### EXERCISE TEXT
Pick Your Puppy the Right Way and Avoid a Puppy Mill
In 2012, 62% of American households included at least one pet: it’s fair to say that we are a nation of animal lovers. There are 83.3 million owned dogs in the United States and 47% of households own at least one dog. If you’re thinking of bringing a dog into your household, therefore, you’re not alone. But are you ready for this important step?
Choosing to add a new pet, specifically a dog, to your family is a big and important decision. Dogs need time, commitment, and plenty of love from their owners. They are also a significant financial commitment, and this need to be considered into your monthly budget. Research conducted by the American Pet Products Association found that Americans spend more than $50 billion on their beloved cats and dogs every year. Your dog will need food, toys for stimulation, regular vaccinations and it’s also worth giving some thought to a comprehensive pet insurance policy so that they can see a vet if they become unwell. Before you start looking for a puppy of your own you need to be sure that you’re ready for the responsibility that accompanies dog ownership. Only when you’ve assessed this, should you start looking for a puppy to bring into your family.

### REQUIREMENT
Copy out the full text on choosing a puppy and avoiding a puppy mill, word for word.

### SOURCE INFORMATION
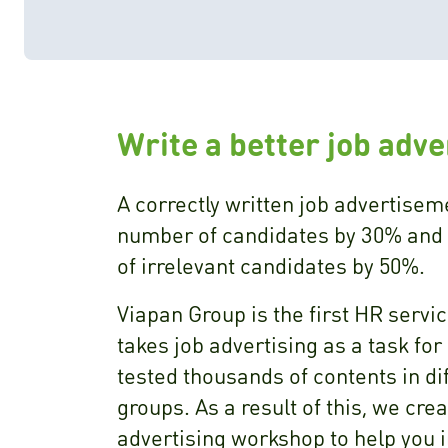
Write a better job adv
A correctly written job advertisem
number of candidates by 30% and
of irrelevant candidates by 50%.
Viapan Group is the first HR serv
takes job advertising as a task fo
tested thousands of contents in di
groups. As a result of this, we cre
advertising workshop to help you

### EXERCISE ANSWER
Pick Your Puppy the Right Way and Avoid a Puppy Mill
In 2012, 62% of American households included at least one pet: it’s fair to say that we are a nation of animal lovers. There are 83.3 million owned dogs in the United States and 47% of households own at least one dog. If you’re thinking of bringing a dog into your household, therefore, you’re not alone. But are you ready for this important step?
Choosing to add a new pet, specifically a dog, to your family is a big and important decision. Dogs need time, commitment, and plenty of love from their owners. They are also a significant financial commitment, and this need to be considered into your monthly budget. Research conducted by the American Pet Products Association found that Americans spend more than $50 billion on their beloved cats and dogs every year. Your dog will need food, toys for stimulation, regular vaccinations and it’s also worth giving some thought to a comprehensive pet insurance policy so that they can see a vet if they become unwell. Before you start looking for a puppy of your own you need to be sure that you’re ready for the responsibility that accompanies dog ownership. Only when you’ve assessed this, should you start looking for a puppy to bring into your family.